Au début, quelques vieux marins inquiets prétendent alors que les futurs bateaux à moteur ne pourront pas pêcher car le bruit de l’hélice fera fuir le thon. Durant la guerre, à la sortie des chantiers, ces thoniers ne sont pas tous motorisés afin que les Allemands ne les réquisitionnent pas.
Les chalutiers-thoniers
Après la guerre, la motorisation se généralise et les derniers thoniers à voiles finiront leur vie dans un cimetière maritime. De nouveaux navires pêchent au chalut en hiver et le thon en été. Ils disposent de cales à compartiments avec plancher qui permettent de glacer directement le poisson.
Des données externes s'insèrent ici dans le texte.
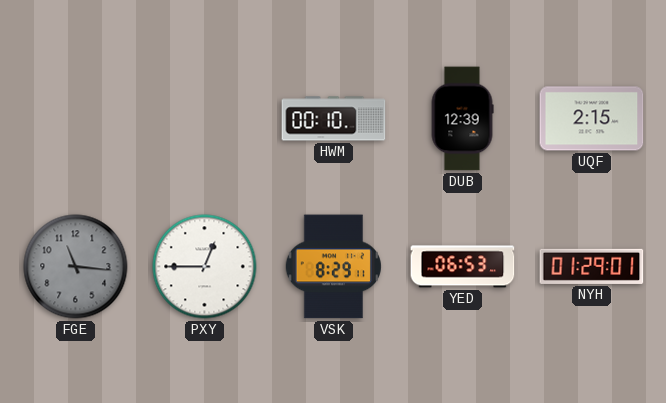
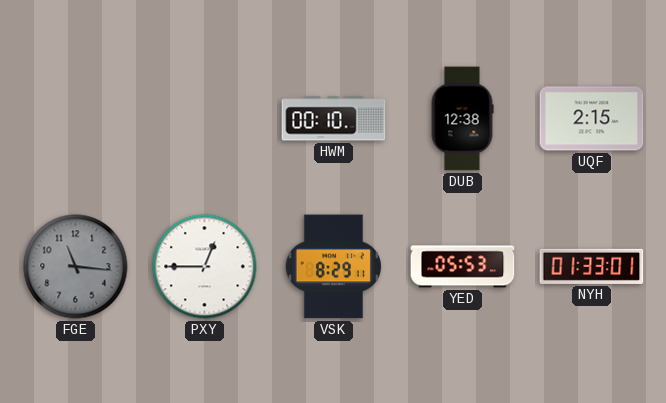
DUB: 12:39 -> 12:38
YED: 06:53 -> 05:53
NYH: 01:29 -> 01:33
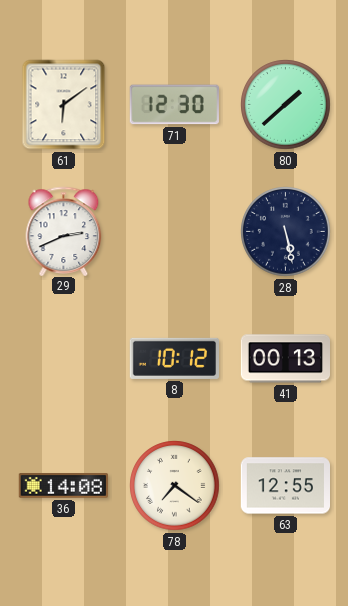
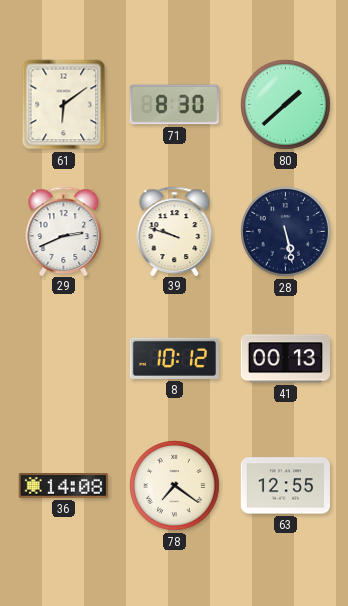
71: 12:30 -> 8:30
39: none -> 9:48
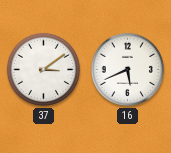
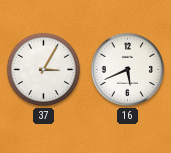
37: 3:09 -> 3:05
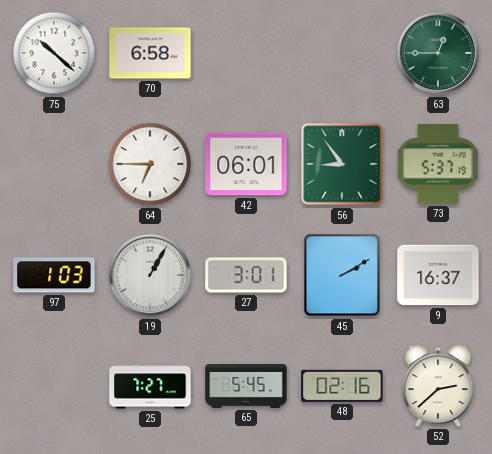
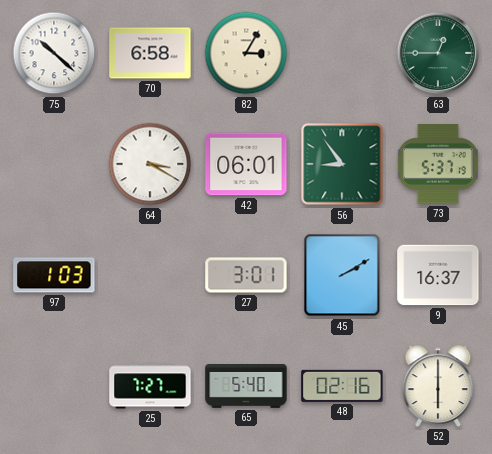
82: none -> 3:05
64: 6:45 -> 3:20
19: 1:05 -> none
65: 5:45 -> 5:40
52: 2:38 -> 6:00
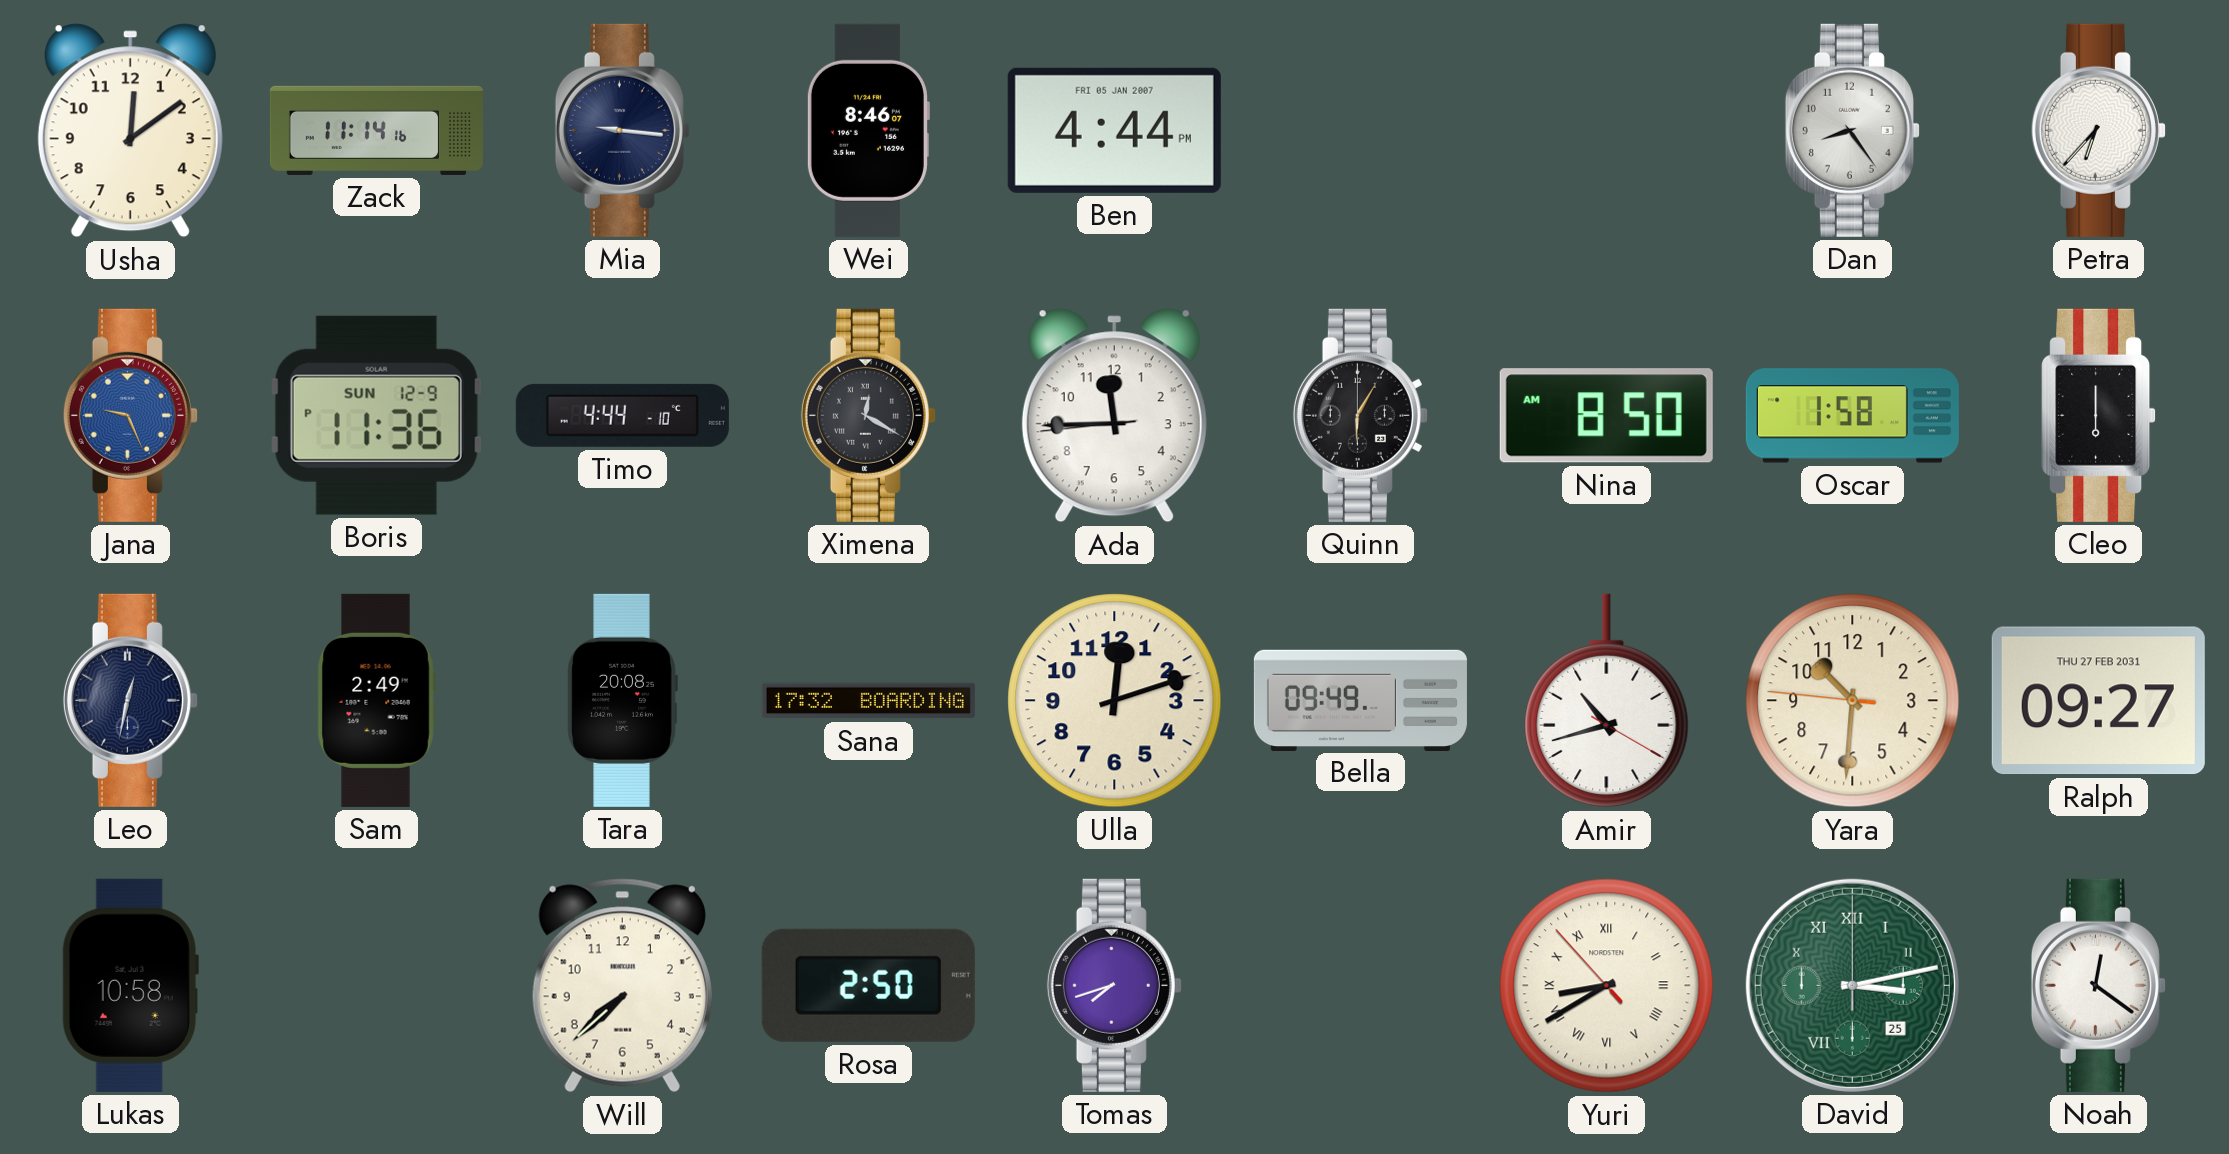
On pose le poisson sur la glace et on le recouvre de glace. La conservation du poisson est ainsi améliorée.
Dans les années 1950, la technique de pêche à l’appât vivant utilisée par les Basques est adoptée. Le poisson est pêché à la canne. Les anchois, sardines ou chinchards sont capturés à la senne tournante puis stockés dans les viviers dont l’eau est renouvelée toutes les heures. Ensuite, les
bateaux font route vers le large afin de rechercher les bancs de thons
qu’ils attirent en jetant l’appât vivant à l’eau, le long du bateau.

Les senneurs-congélateurs
Les senneurs-congélateurs, à la coque en acier, se caractérisent, entre
autre, par une plage arrière très dégagée où les pêcheurs plient la
senne. Ces bateaux, plus longs, sont dotés d’une motorisation
également plus puissante. La passerelle à l’avant est élargie et la
lisse plus basse facilite l’embarquement des thons qui sont projetés sur
le pont par les pêcheurs à la canne.
Ces bateaux restent toute l’année en Afrique, sur les côtes ouest, ou en Indonésie, dans l’océan Indien. La relève des équipages s’effectue par avion. Le thon congelé est transporté par cargo frigorifique.

L’auteur
Notes

1 Dundee ou dundée (nom masculin, probablement d’après le port écossais de même nom), voilier à deux mâts (grand mât de cotre et mât d’artimon), souvent utilisé pour la pêche.
2 Bout-dehors : voir maquette ci-contre.
3 Trinquette : voir maquette ci-contre.
4 Tolet : tige en fer ou en bois, plantée verticalement dans le plat bord, sur laquelle vient s’enrouler ou se lover un câble ou un fil ; en breton se dit touled.
5 La lisse : voir maquette ci-contre.
6 Goudrenne : bas de ligne, le plus souvent en acier.
7 Mettre à la cape consiste à régler son cap par rapport au vent, à la mer et à la houle, de manière à réduire les mouvements de roulis et de tangage. Lorsque le navire est à la cape, le vent et la mer arrivent généralement par le travers avant, la vitesse est réduite ou limitée à la dérive due au vent : le bateau ne lutte plus contre les mouvements de la mer mais se laisse porter par elle.
8 Mettre en fuite : la cape peut être tenue jusqu’à une certaine force de la mer. Au-delà, les vaguent rendent cette allure intenable : le navire doit se mettre en fuite, c’est-à-dire naviguer aux allures portantes, poussé par le vent mais en tentant de contrôler sa vitesse et sa direction pour ne pas se mettre travers à la lame.